"""

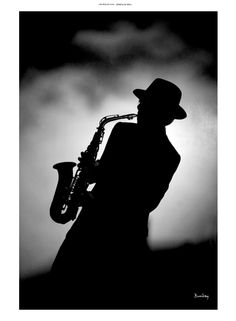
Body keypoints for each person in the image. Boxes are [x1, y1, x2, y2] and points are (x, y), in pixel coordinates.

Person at [50, 78, 187, 308]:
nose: (139, 107)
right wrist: (91, 170)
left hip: (122, 240)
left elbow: (146, 202)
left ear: (165, 115)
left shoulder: (168, 156)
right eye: (141, 103)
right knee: (58, 290)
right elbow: (104, 173)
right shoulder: (121, 130)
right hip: (87, 226)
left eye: (146, 104)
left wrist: (93, 201)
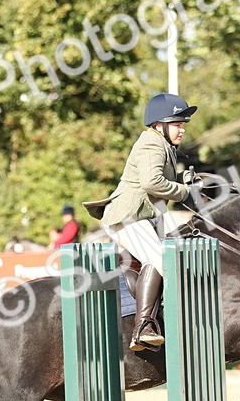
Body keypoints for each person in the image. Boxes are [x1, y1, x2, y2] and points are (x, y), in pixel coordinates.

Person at [84, 92, 198, 351]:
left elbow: (158, 183)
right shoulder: (151, 143)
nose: (182, 130)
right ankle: (143, 327)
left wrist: (185, 182)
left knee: (168, 257)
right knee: (160, 260)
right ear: (160, 125)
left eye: (182, 125)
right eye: (177, 124)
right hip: (129, 215)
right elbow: (151, 182)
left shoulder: (164, 146)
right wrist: (184, 192)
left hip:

"""

**WHAT THE TASK REQUIRES:** Reproduce each line of the records in which the word "left" appears.

**RESPONSE:**
left hip: (122, 240)
left elbow: (146, 202)
left ear: (165, 115)
left shoulder: (168, 156)
left eye: (146, 104)
left wrist: (93, 201)
left elbow: (158, 183)
left wrist: (185, 182)
left knee: (168, 257)
left eye: (182, 125)
left shoulder: (164, 146)
left hip:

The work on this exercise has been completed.